§ PROBLEM 1: Copy the listing below exactly, starting with the line containing "How many interior" and continuing through the final line of the listing. Leave out the pictures.

§ SOURCE DOCUMENT:
####

I didn't think it was about benefit fraud. I thought it was about dictating what people bought with their benefit money (which they are entitled too). So you are in an unfortunate position where you can't work at the moment you shouldn't have a TV or buy clothes or anything that a tax payer disagrees with you buying..lets just bring back the workhouses.

A lot of people on benefits have put into the system for a long time anyway. Oh and its not "your money" its the governments.

Mingg · 10/08/2010 11:26

It will show the amount of credit you have and if you are making regular payments. If someone is claiming to be unemployed and on benefits yet making massive monthly payments it is safe to assume they are making extra money somewhere.

violethill · 10/08/2010 11:28

Some people need to read the OP. It's about fraud

MumNWLondon · 10/08/2010 11:30

I don't begrudge anyone a TV. They are very cheap, ours is 15 years old and still works fine (although we do now have a freeview box too). Having a new flat screen TV, sky TV, an expensive mobile or even smoking /drinking is another thing. These are luxuries. Benefits are to make sure people are not living in poverty. Not to pay for luxuries.

Cars are v expensive to run and regardless of where you live if you can afford a car on benefits then the benefits are too high (unless its because you are disabled and can't use public transport)

However using experion wouldn't help if its all being done in cash, or a relatives littlewoods account.

Regarding the comment about not being able to tell people where to spend THEIR money I agree, but benefits are the tax payers money.

####

Stored items from a collection:
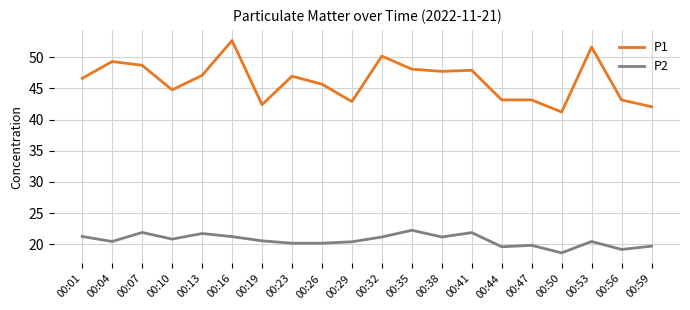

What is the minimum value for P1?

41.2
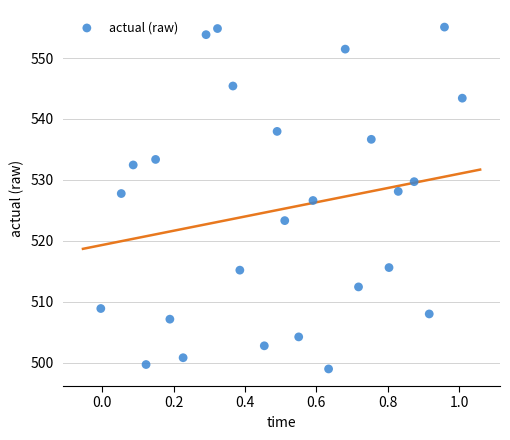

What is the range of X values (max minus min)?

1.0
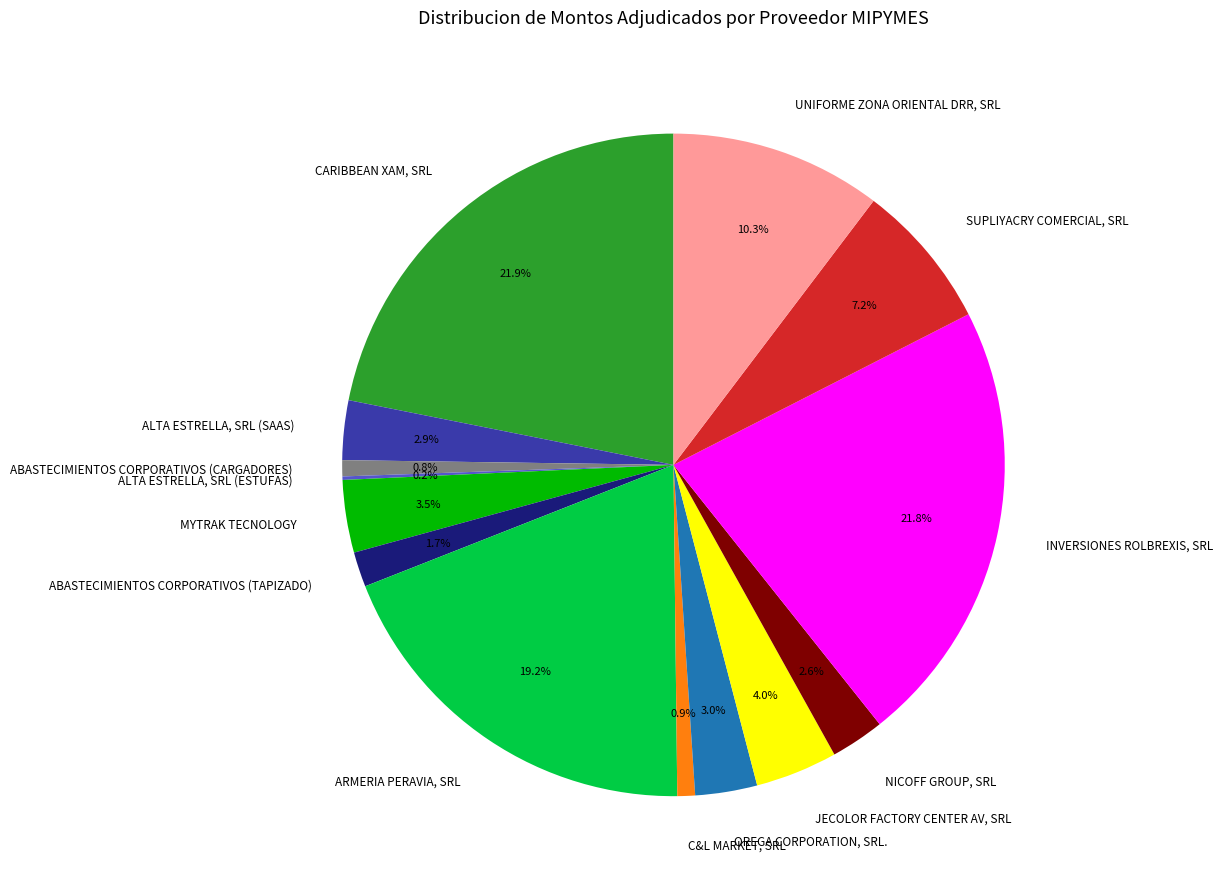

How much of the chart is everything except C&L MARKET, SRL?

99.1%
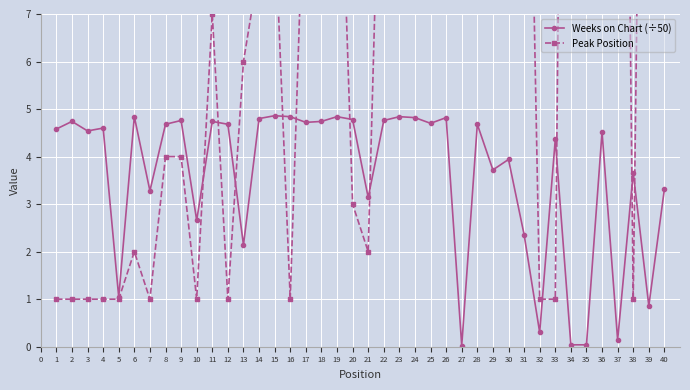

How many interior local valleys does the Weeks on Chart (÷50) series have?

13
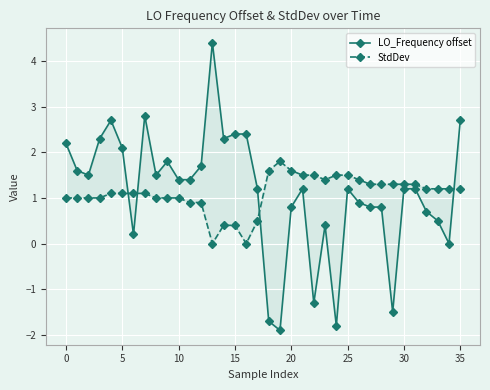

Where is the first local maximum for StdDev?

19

####

§ PROBLEM 2: Repeat the entire forum discussion about benefits word for word.

§ ANSWER 1:
How many interior local valleys does the Weeks on Chart (÷50) series have?

13

Where is the first local maximum for StdDev?

19

§ ANSWER 2:
I didn't think it was about benefit fraud. I thought it was about dictating what people bought with their benefit money (which they are entitled too). So you are in an unfortunate position where you can't work at the moment you shouldn't have a TV or buy clothes or anything that a tax payer disagrees with you buying..lets just bring back the workhouses.

A lot of people on benefits have put into the system for a long time anyway. Oh and its not "your money" its the governments.

Mingg · 10/08/2010 11:26

It will show the amount of credit you have and if you are making regular payments. If someone is claiming to be unemployed and on benefits yet making massive monthly payments it is safe to assume they are making extra money somewhere.

violethill · 10/08/2010 11:28

Some people need to read the OP. It's about fraud

MumNWLondon · 10/08/2010 11:30

I don't begrudge anyone a TV. They are very cheap, ours is 15 years old and still works fine (although we do now have a freeview box too). Having a new flat screen TV, sky TV, an expensive mobile or even smoking /drinking is another thing. These are luxuries. Benefits are to make sure people are not living in poverty. Not to pay for luxuries.

Cars are v expensive to run and regardless of where you live if you can afford a car on benefits then the benefits are too high (unless its because you are disabled and can't use public transport)

However using experion wouldn't help if its all being done in cash, or a relatives littlewoods account.

Regarding the comment about not being able to tell people where to spend THEIR money I agree, but benefits are the tax payers money.